» **EXERCISE DATA**
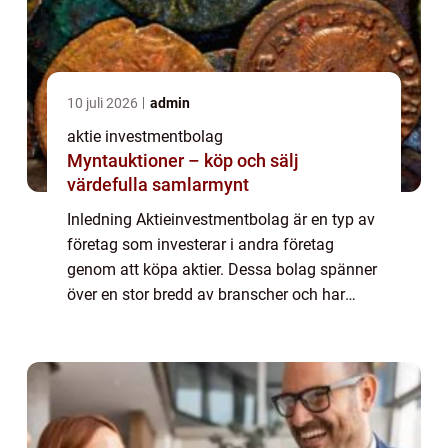
10 juli 2026
admin
aktie investmentbolag
Myntauktioner – köp och sälj
värdefulla samlarmynt
Inledning Aktieinvestmentbolag är en typ av
företag som investerar i andra företag
genom att köpa aktier. Dessa bolag spänner
över en stor bredd av branscher och har
olika strategier för att maximera
avkastningen på sina investeringar. I denna
artike...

» **PROBLEM STATEMENT**
The pictures stay out; copy the rest of the data word for word.

» **ANSWER AREA**
10 juli 2026
admin
aktie investmentbolag
Myntauktioner – köp och sälj
värdefulla samlarmynt
Inledning Aktieinvestmentbolag är en typ av
företag som investerar i andra företag
genom att köpa aktier. Dessa bolag spänner
över en stor bredd av branscher och har
olika strategier för att maximera
avkastningen på sina investeringar. I denna
artike...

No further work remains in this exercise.